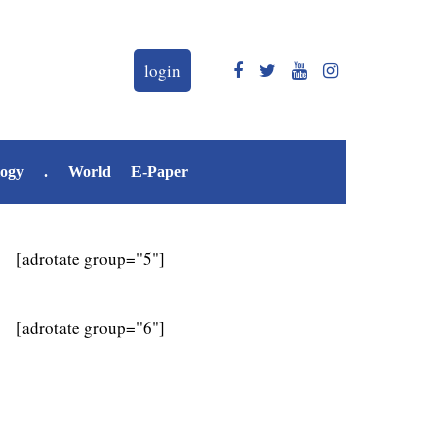
login
logy
.
World
E-Paper
[adrotate group="5"]
[adrotate group="6"]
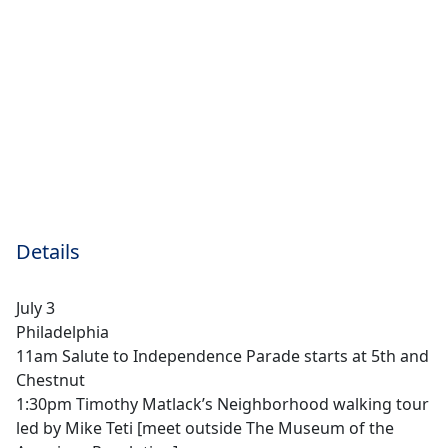
Details
July 3
Philadelphia
11am Salute to Independence Parade starts at 5th and
Chestnut
1:30pm Timothy Matlack’s Neighborhood walking tour
led by Mike Teti [meet outside The Museum of the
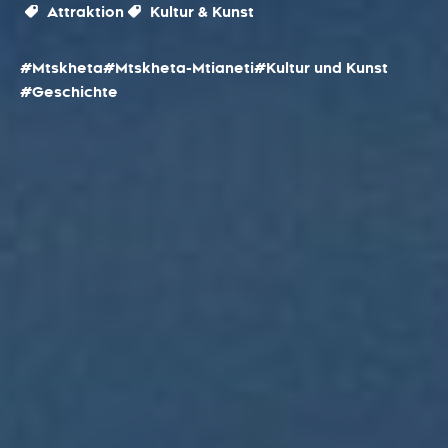
Attraktion
Kultur & Kunst
#Mtskheta
#Mtskheta-Mtianeti
#Kultur und Kunst
#Geschichte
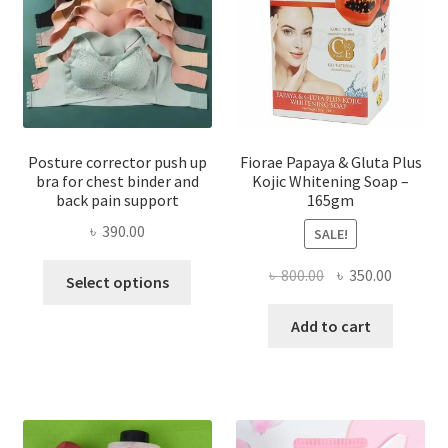
Posture corrector push up
Fiorae Papaya & Gluta Plus
bra for chest binder and
Kojic Whitening Soap –
back pain support
165gm
৳
390.00
SALE!
This
Original
Current
৳
800.00
৳
350.00
Select options
product
price
price
has
was:
is:
Add to cart
multiple
৳ 800.00.
৳ 350.00
variants.
The
options
may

-------

— What to work on —
Replace every "Chestnut" in the lines above with "Walnut", leave the rest unchanged, and give all the lines again without the pictures.

— Result of this exercise —
login
logy
.
World
E-Paper
[adrotate group="5"]
[adrotate group="6"]
Details
July 3
Philadelphia
11am Salute to Independence Parade starts at 5th and
Walnut
1:30pm Timothy Matlack’s Neighborhood walking tour
led by Mike Teti [meet outside The Museum of the
Attraktion
Kultur & Kunst
#Mtskheta
#Mtskheta-Mtianeti
#Kultur und Kunst
#Geschichte
Posture corrector push up
Fiorae Papaya & Gluta Plus
bra for chest binder and
Kojic Whitening Soap –
back pain support
165gm
৳
390.00
SALE!
This
Original
Current
৳
800.00
৳
350.00
Select options
product
price
price
has
was:
is:
Add to cart
multiple
৳ 800.00.
৳ 350.00
variants.
The
options
may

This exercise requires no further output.